We present an in-depth comparison of our microbiome model work with the gut metagenomic aging clock reported by Galkin et al. (2020). Galkin et al. report MAE of 10.60 and R2 of 0.21 (vs our 9.49 and .42) in a dataset with a baseline MAE of 13.03 (vs our 12.98). In a secondary validation exercise, their model obtains MAE of 6.81 and R2 of 0.134 when applied to a separate dataset (HC) with a lower baseline MAE of 9.272. Since metatranscriptomic data is unavailable for that cohort, we created an additional validation cohort with exactly the same age distribution shown in Table 1. In this cohort, our model attains MAE of 7.64 (vs their 6.81) and R2 of .31 (vs their .13). R2 is the standard metric used for quality of fit in a regression task, and these numbers suggest that our metatranscriptomic model provides a better overall fit to this distribution of ages.
Interestingly, Galkin et al. report that an Elastic Net model was unable to extract significant signal from the data, and achieved their best performance using a deep neural net (DNN). In contrast, we found similar performance across model types, including when using a neural network architecture modeled after the one they report.
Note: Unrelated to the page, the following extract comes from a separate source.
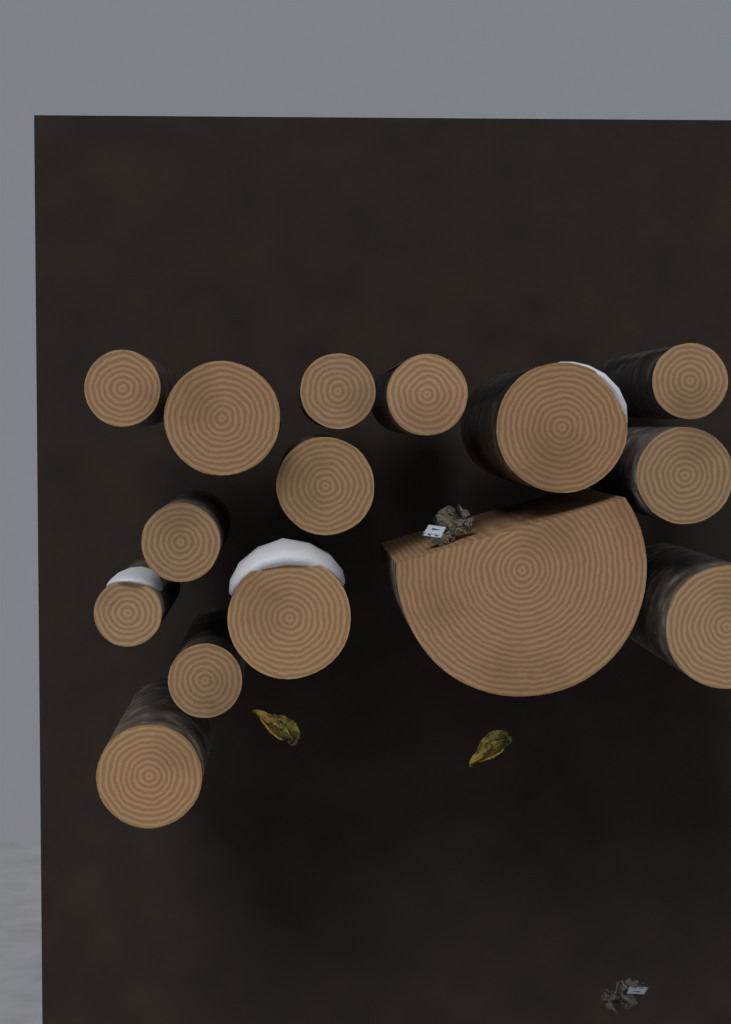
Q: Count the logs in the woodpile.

Using a linear model is advantageous in terms of interpretability and actionability: the influence of each biological feature on the model’s age prediction is transparent, making it straightforward to determine a set of candidate targets to act on.
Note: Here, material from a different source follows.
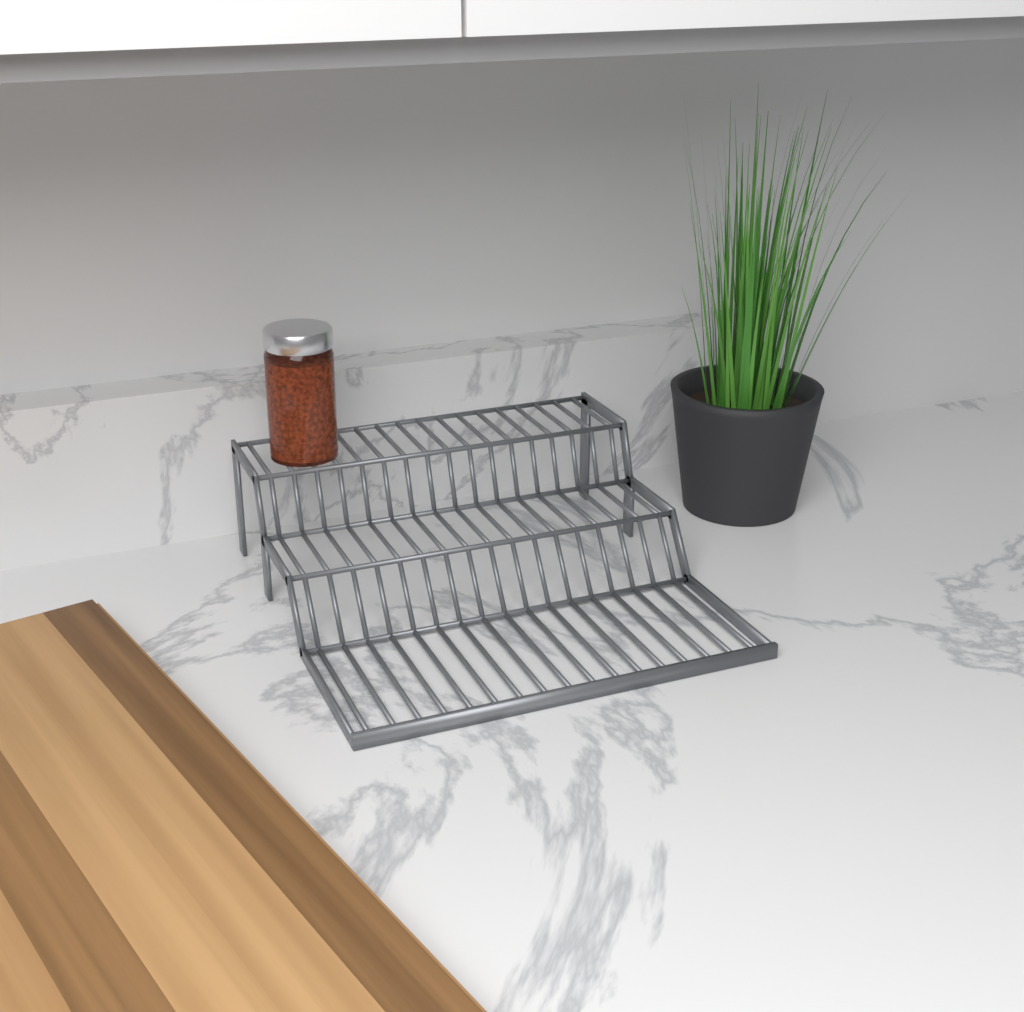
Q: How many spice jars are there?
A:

Although we report separate models for the microbiome and human gene cases, these models could be combined to give a single prediction. One straightforward way to do this would be to weight the predictions of each by the models’ precision. In future work we hope to collect a large dataset with both stool microbiome and human gene expression data collected simultaneously for the same users, which will allow us to fit a single joint model.
The resolution of the data supplied by our clinical grade and fully-automated lab analysis method allows identification of microorganisms at the strain level, although for this analysis we aggregate data to the species level. This contrasts with 16S gene sequencing, which does not discriminate between species within most genera. This additional resolution appears to be important to capture age-related variation. In several cases, some species of a genus are associated with older age, and others associated with younger age (shown in Figure S1 of supplementary materials).
Contrary to much published literature (de la Cuesta-Zuluaga et al., 2019; Hopkins et al., 2002; Mariat et al., 2009; Koenig et al., 2011; Yatsunenko et al., 2012), chronological age was not associated with significant changes in alpha diversity (richness or evenness) of taxa or KOs across decades (Figure 3b and Figure 3c) despite significant changes in individual taxa and KOs over time (Figure 3d and Figure 3e). This difference may be due to our RNA-based approach, whereas previous studies have used DNA-based approaches (amplicon or metagenomics). It is intriguing that the richness of active gene expression captured in this RNA-based data remains steady throughout life. It is possible that changes in taxonomic diversity observed in DNA-based approaches might help to retain a certain level of functional stability (Kang et al., 2015) obtained early in life.